(INFORMATION GIVEN)

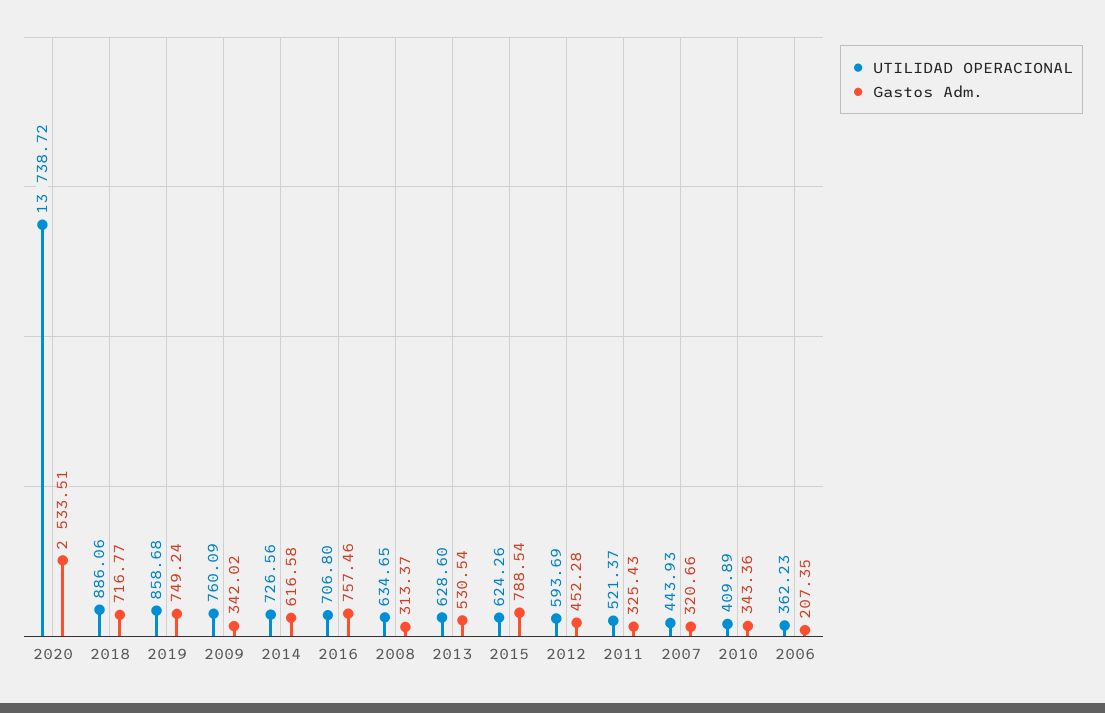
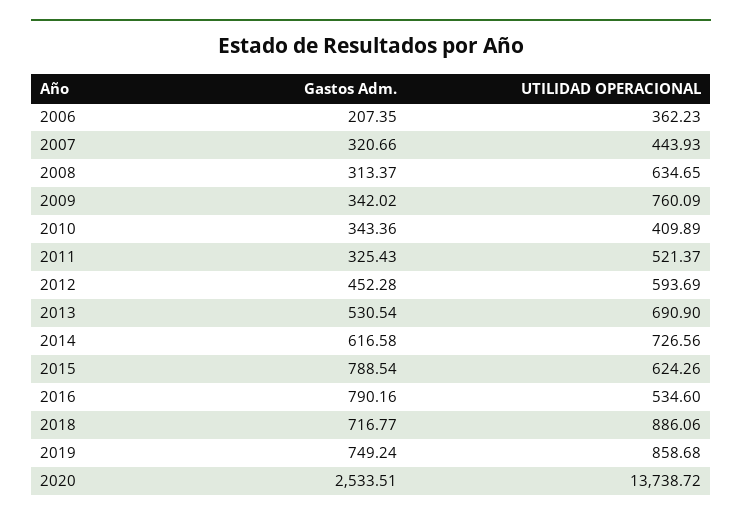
  {
    "UTILIDAD OPERACIONAL": {
      "2020": 13738.72,
      "2018": 886.06,
      "2019": 858.68,
      "2009": 760.09,
      "2014": 726.56,
-     "2016": 706.8,
+     "2016": 534.6,
      "2008": 634.65,
-     "2013": 628.6,
+     "2013": 690.9,
      "2015": 624.26,
      "2012": 593.69,
      "2011": 521.37,
      "2007": 443.93,
      "2010": 409.89,
      "2006": 362.23
    },
    "Gastos Adm.": {
      "2020": 2533.51,
      "2018": 716.77,
      "2019": 749.24,
      "2009": 342.02,
      "2014": 616.58,
-     "2016": 757.46,
+     "2016": 790.16,
      "2008": 313.37,
      "2013": 530.54,
      "2015": 788.54,
      "2012": 452.28,
      "2011": 325.43,
      "2007": 320.66,
      "2010": 343.36,
      "2006": 207.35
    }
  }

(End INFORMATION GIVEN)

What is needed is an exact copy of every entry, minus the images.

  {
    "UTILIDAD OPERACIONAL": {
      "2020": 13738.72,
      "2018": 886.06,
      "2019": 858.68,
      "2009": 760.09,
      "2014": 726.56,
-     "2016": 706.8,
+     "2016": 534.6,
      "2008": 634.65,
-     "2013": 628.6,
+     "2013": 690.9,
      "2015": 624.26,
      "2012": 593.69,
      "2011": 521.37,
      "2007": 443.93,
      "2010": 409.89,
      "2006": 362.23
    },
    "Gastos Adm.": {
      "2020": 2533.51,
      "2018": 716.77,
      "2019": 749.24,
      "2009": 342.02,
      "2014": 616.58,
-     "2016": 757.46,
+     "2016": 790.16,
      "2008": 313.37,
      "2013": 530.54,
      "2015": 788.54,
      "2012": 452.28,
      "2011": 325.43,
      "2007": 320.66,
      "2010": 343.36,
      "2006": 207.35
    }
  }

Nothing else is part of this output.